SOURCE DOCUMENT:
Why Chickpeas Make Sense on Our Farm: Water, Fertilizer, and What Comes Next

Why Chickpeas Make Sense on Our Farm: Water, Fertilizer, and What Comes Next

Kacie Sikveland

 

Out here in Eastern Montana, farming decisions are made with a calculator in one hand and the weather forecast in the other. We don’t have unlimited moisture. We don’t have cheap fertilizer. So when we add a crop to our rotation, it has to earn its place.

That’s why chickpeas matter on our farm. Not because they’re popular, but because they change the math.

Water use: what crops really need

People talk about water use a lot, but it helps to keep it simple.

Wheat, oats, and chickpeas are all grown dryland in Montana. That means we rely on stored soil moisture and rainfall, not irrigation. The difference is how each crop handles that moisture.

Oats need the most consistent moisture. They respond well to rain, but they suffer fast when it shuts off. Wheat does better than oats, but it still needs moisture early and again at heading to make yield.

Chickpeas grow differently. They are slower early, root deeper, and tend to handle dry stretches better once established. In average or dry Montana years, chickpeas often hold yield more consistently than oats and sometimes wheat.

If you look at global water footprint data, wheat and oats use less total water per ton than chickpeas. But most of the water tied to chickpeas is rainwater, not irrigation. That distinction matters. Chickpeas aren’t pulling heavily from rivers or aquifers in dryland systems like ours.

That’s also why chickpeas are often compared favorably to almonds. Almonds grown in irrigated systems can require several times more water per pound than chickpeas. Chickpeas don’t carry that kind of water burden.

Fertilizer: where chickpeas really shine

This is the biggest difference, and it’s not close.

Wheat and oats need nitrogen. Oats typically require about one pound of nitrogen for every bushel of expected yield. Wheat often needs closer to three pounds of available nitrogen per bushel, depending on class and conditions.

TASK PROMPT: Set down, word for word, the passage of the chickpea article starting with "That’s why chickpeas" and going on through "handles that moisture.". The items that follow come from a separate source.

Data excerpts:
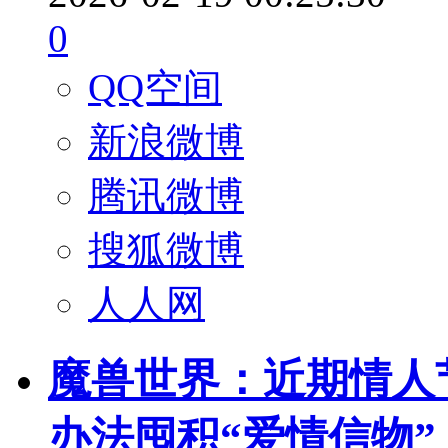
0
QQ空间
新浪微博
腾讯微博
搜狐微博
人人网
魔兽世界：近期情人
办法囤积“爱情信物”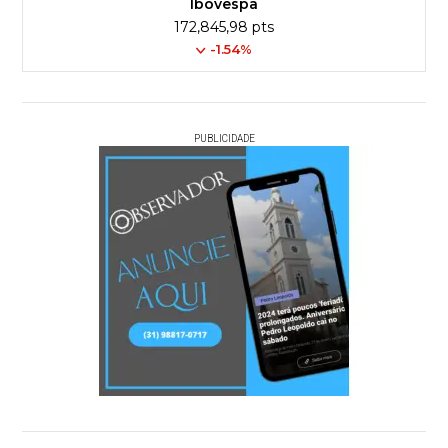
Ibovespa
172,845,98 pts
-1.54%
PUBLICIDADE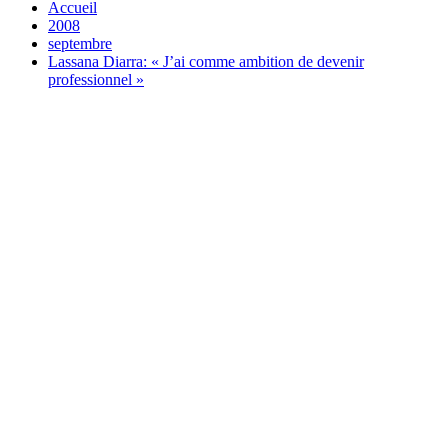
Accueil
2008
septembre
Lassana Diarra: « J’ai comme ambition de devenir
professionnel »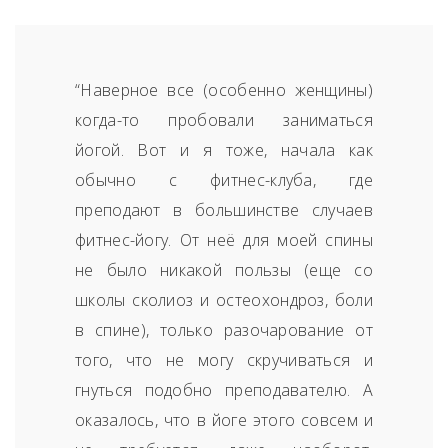
“Наверное все (особенно женщины)
когда-то пробовали заниматься
йогой. Вот и я тоже, начала как
обычно с фитнес-клуба, где
преподают в большинстве случаев
фитнес-йогу. От неё для моей спины
не было никакой пользы (еще со
школы сколиоз и остеохондроз, боли
в спине), только разочарование от
того, что не могу скручиваться и
гнуться подобно преподавателю. А
оказалось, что в йоге этого совсем и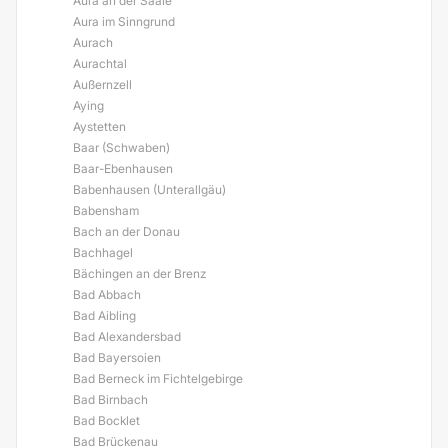
Aura an der Saale
Aura im Sinngrund
Aurach
Aurachtal
Außernzell
Aying
Aystetten
Baar (Schwaben)
Baar-Ebenhausen
Babenhausen (Unterallgäu)
Babensham
Bach an der Donau
Bachhagel
Bächingen an der Brenz
Bad Abbach
Bad Aibling
Bad Alexandersbad
Bad Bayersoien
Bad Berneck im Fichtelgebirge
Bad Birnbach
Bad Bocklet
Bad Brückenau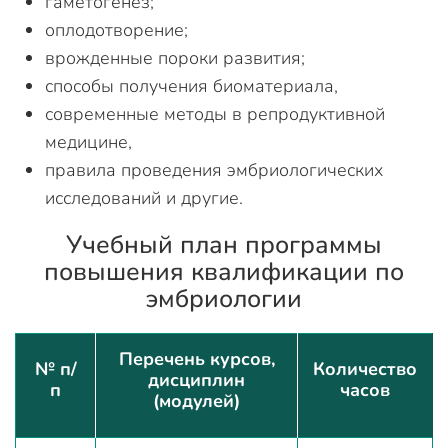
гаметогенез;
оплодотворение;
врожденные пороки развития;
способы получения биоматериала,
современные методы в репродуктивной
медицине,
правила проведения эмбриологических
исследований и другие.
Учебный план программы
повышения квалификации по
эмбриологии
Перечень курсов,
№ п/
Количество
дисциплин
п
часов
(модулей)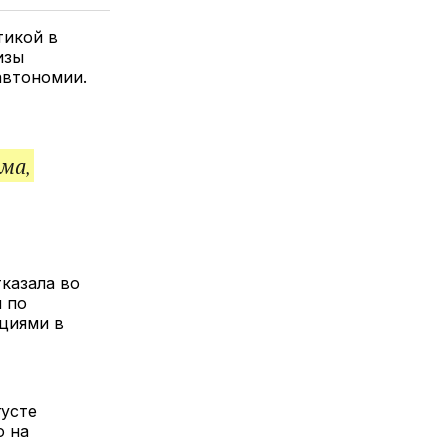
елитесь
лкой
тикой в
изы
автономии.
ма,
тказала во
 по
циями в
густе
о на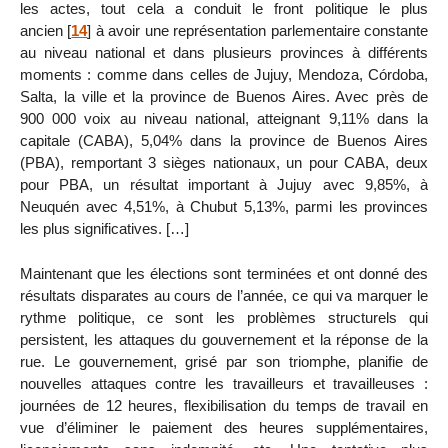
les actes, tout cela a conduit le front politique le plus
ancien
[
14
]
à avoir une représentation parlementaire constante
au niveau national et dans plusieurs provinces à différents
moments : comme dans celles de Jujuy, Mendoza, Córdoba,
Salta, la ville et la province de Buenos Aires. Avec près de
900 000 voix au niveau national, atteignant 9,11% dans la
capitale (CABA), 5,04% dans la province de Buenos Aires
(PBA), remportant 3 sièges nationaux, un pour CABA, deux
pour PBA, un résultat important à Jujuy avec 9,85%, à
Neuquén avec 4,51%, à Chubut 5,13%, parmi les provinces
les plus significatives. […]
Maintenant que les élections sont terminées et ont donné des
résultats disparates au cours de l’année, ce qui va marquer le
rythme politique, ce sont les problèmes structurels qui
persistent, les attaques du gouvernement et la réponse de la
rue. Le gouvernement, grisé par son triomphe, planifie de
nouvelles attaques contre les travailleurs et travailleuses :
journées de 12 heures, flexibilisation du temps de travail en
vue d’éliminer le paiement des heures supplémentaires,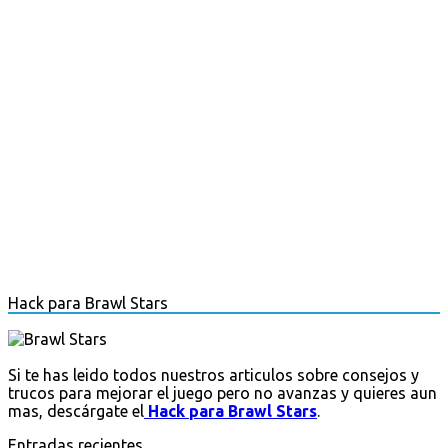
Hack para Brawl Stars
Si te has leido todos nuestros articulos sobre consejos y
trucos para mejorar el juego pero no avanzas y quieres aun
mas, descárgate el
Hack para Brawl Stars
.
Entradas recientes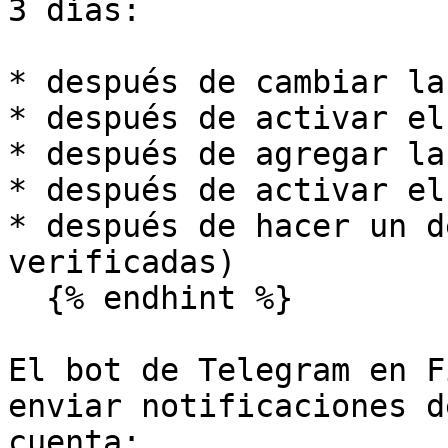
3 días:

* después de cambiar la
* después de activar el
* después de agregar la
* después de activar el 
* después de hacer un d
verificadas)

  {% endhint %}

El bot de Telegram en F
enviar notificaciones d
cuenta:
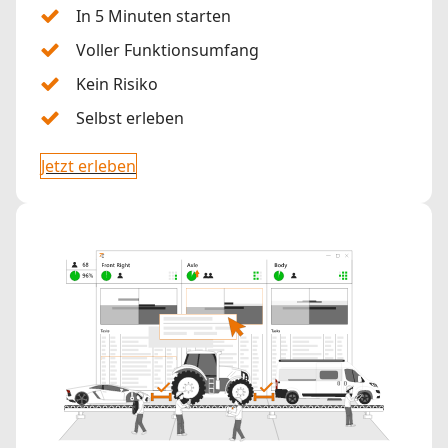
In 5 Minuten starten
Voller Funktionsumfang
Kein Risiko
Selbst erleben
Jetzt erleben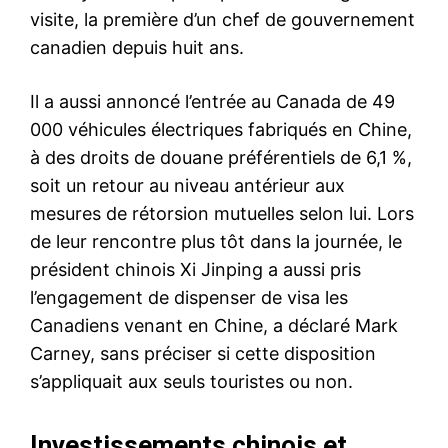
visite, la première d’un chef de gouvernement
canadien depuis huit ans.
Il a aussi annoncé l’entrée au Canada de 49
000 véhicules électriques fabriqués en Chine,
à des droits de douane préférentiels de 6,1 %,
soit un retour au niveau antérieur aux
mesures de rétorsion mutuelles selon lui. Lors
de leur rencontre plus tôt dans la journée, le
président chinois Xi Jinping a aussi pris
l’engagement de dispenser de visa les
Canadiens venant en Chine, a déclaré Mark
Carney, sans préciser si cette disposition
s’appliquait aux seuls touristes ou non.
Investissements chinois et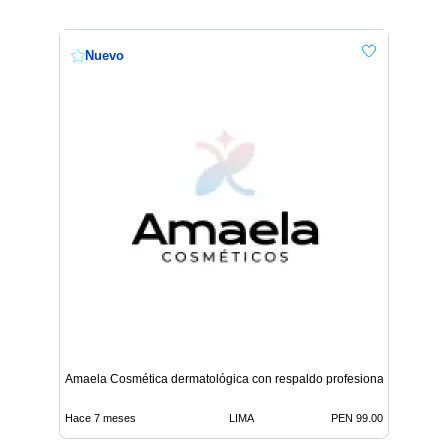
Nuevo
Amaela Cosmética dermatológica con respaldo profesional
Hace 7 meses
LIMA
PEN 99.00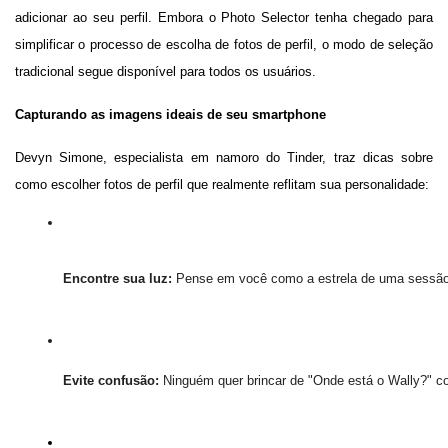
adicionar ao seu perfil. Embora o Photo Selector tenha chegado para
simplificar o processo de escolha de fotos de perfil, o modo de seleção
tradicional segue disponível para todos os usuários.
Capturando as imagens ideais de seu smartphone
Devyn Simone, especialista em namoro do Tinder, traz dicas sobre
como escolher fotos de perfil que realmente reflitam sua personalidade:
Encontre sua luz:
 Pense em você como a estrela de uma sessão 
Evite confusão: 
Ninguém quer brincar de "Onde está o Wally?" co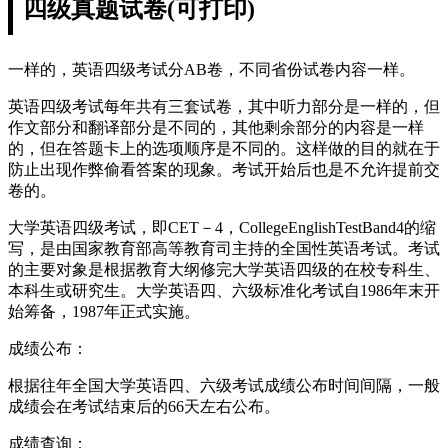
四级真题试卷(可打印)
一样的，英语四级考试分AB卷，不同省份试卷内容一样。
英语四级考试每年共有三套试卷，其中听力部分是一样的，但
作文部分和翻译部分是不同的，其他剩余部分的内容是一样
的，但在答题卡上的选项顺序是不同的。这样做的目的就在于
防止出现作弊偷看答案的现象。考试开始后也是不允许提前交
卷的。
大学英语四级考试，即CET－4，CollegeEnglishTestBand4的缩
写，是由国家教育部高等教育司主持的全国性英语考试。考试
的主要对象是根据教育大纲修完大学英语四级的在校专科生、
本科生或研究生。大学英语四、六级标准化考试自1986年末开
始筹备，1987年正式实施。
成绩公布：
根据往年全国大学英语四、六级考试成绩公布时间间隔，一般
成绩会在考试结束后的66天左右公布。
成绩查询：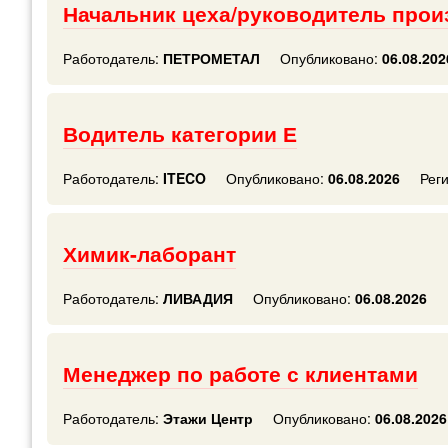
Начальник цеха/руководитель прои
Работодатель:
ПЕТРОМЕТАЛ
Опубликовано:
06.08.202
Водитель категории Е
Работодатель:
ITECO
Опубликовано:
06.08.2026
Рег
Химик-лаборант
Работодатель:
ЛИВАДИЯ
Опубликовано:
06.08.2026
Менеджер по работе с клиентами
Работодатель:
Этажи Центр
Опубликовано:
06.08.2026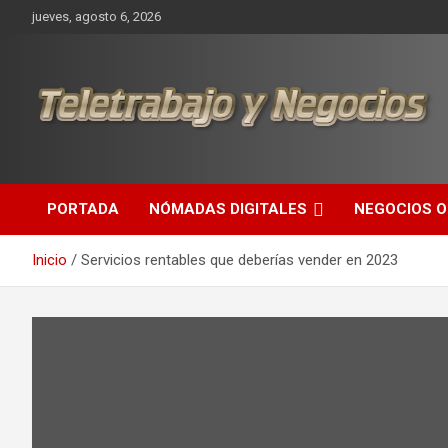
Saltar
jueves, agosto 6, 2026
al
contenido
Una iniciativa de Jose Manuel Fuentes Prieto
Teletrabajo y Negocios
PORTADA
NÓMADAS DIGITALES
NEGOCIOS O
Inicio
Servicios rentables que deberías vender en 2023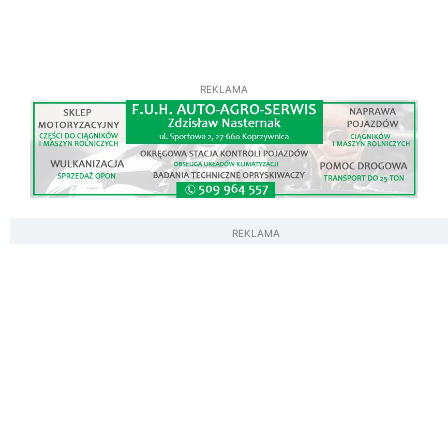
REKLAMA
REKLAMA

EXERCISE SOLUTION:
That’s why chickpeas matter on our farm. Not because they’re popular, but because they change the math.

Water use: what crops really need

People talk about water use a lot, but it helps to keep it simple.

Wheat, oats, and chickpeas are all grown dryland in Montana. That means we rely on stored soil moisture and rainfall, not irrigation. The difference is how each crop handles that moisture.